BSI, the business standards company, has launched a new Smart Cities specification for safeguarding data and information security in cities. PAS 185 Smart Cities – Specification for establishing and implementing a security-minded approach lists requirements for creating a framework for the security-minded management of a city.
The PAS was commissioned by the Centre for the Protection of National Infrastructure (CPNI) – the government authority for protective security advice to the UK national infrastructure. PAS 185 outlines the potential security threats to a smart city that could affect the people who live and work there, as well as outlining appropriate responses to those threats.
The goal of a smart city is to join up sectors – such as utilities, transport, or health – across organizational boundaries into a whole-city approach for the day-to-day running of services. The Smart Cities ethos is that greater availability of data and information can improve existing assets, which include refuge facilities, transport infrastructure, and housing.
Data and information can then be used in conjunction with the integration of services and systems to improve service provision for current and future citizens. In addition, information acquired from outcome-based contracting can be used to improve the efficiency of newly built assets through a better understanding of whole-life performance of existing assets.

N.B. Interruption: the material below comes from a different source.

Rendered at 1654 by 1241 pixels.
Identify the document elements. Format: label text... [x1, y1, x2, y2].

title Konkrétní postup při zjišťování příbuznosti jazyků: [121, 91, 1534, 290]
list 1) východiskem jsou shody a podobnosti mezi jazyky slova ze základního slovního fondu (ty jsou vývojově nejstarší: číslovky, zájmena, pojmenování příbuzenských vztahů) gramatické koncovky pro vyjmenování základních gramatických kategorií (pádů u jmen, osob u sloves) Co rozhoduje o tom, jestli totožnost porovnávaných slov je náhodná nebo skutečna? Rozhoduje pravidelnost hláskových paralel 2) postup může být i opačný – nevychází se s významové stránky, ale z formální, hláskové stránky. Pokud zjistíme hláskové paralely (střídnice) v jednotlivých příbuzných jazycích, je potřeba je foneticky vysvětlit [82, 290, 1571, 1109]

The framework in PAS 185 can be used to create appropriate and proportionate security measures to deter and/or disrupt hostile, malicious, fraudulent and criminal activities. Crucially, implementation of these measures will not prevent delivery of the city’s aims. Further, the PAS considers security holistically, looking at governance, personnel, physical, and technological security issues and solutions.
Aspects related to the environment of the smart city – including scale, organizational complexity, complex service delivery and ownership of smart city infrastructure – are covered in PAS 185. How an organization or individual should respond to incidents, security breaches, and changing risk levels is also outlined in the specification.
Dan Palmer, Head of Market Development for Manufacturing at BSI, said: “Greater availability of data and information can transform the way our cities are run – helping public and private sector decision-makers to provide a better environment for citizens. But it is critically important that this data and information is handled responsibly, and doesn’t open up the city to cyber or other attacks. PAS 185 was created to provide a framework for the development of an overall security strategy for the handling, management and sharing of data. PAS 185 will help decision-makers in smart cities, as well as smart city data officers, understand and guard against the risks involved as they move into the digital age. It will also be of benefit to those interested in utilizing data and information to effectively deliver smart city objectives.”
PAS 185 is a companion document to other Smart Cities documents, including PAS 183 Smart Cities – Guide to establishing a decision making framework for sharing data and information services, and PAS 184 Smart Cities – Developing project proposals for delivering smart city solutions. The City Standards Institute is among the organizations that participated on the PAS 185 steering group. The Cities Standards Institute is a collaboration between BSI and the Future Cities Catapult to create a standards-based community of good practice for cities and the companies they work with.
The following organizations were involved in the development of PAS 185 as members of the steering group: A Luck Associates; Arup; BIM Task Group; Bodvoc Ltd; City of Bradford, Metropolitan District Council; Bristol City Council; Cities Standard Institute; Centre for the Protection of National Infrastructure (CPNI); Department for Transport; Digital Catapult; FlyingBinary; Future Cities Catapult; Institute of Asset Management; IoT Security Foundation; National Cyber Security Centre (NCSC); Peterborough City Council; Trustworthy Software Foundation; Turner & Townsend; University of Cambridge, Centre for Smart Infrastructure and Construction.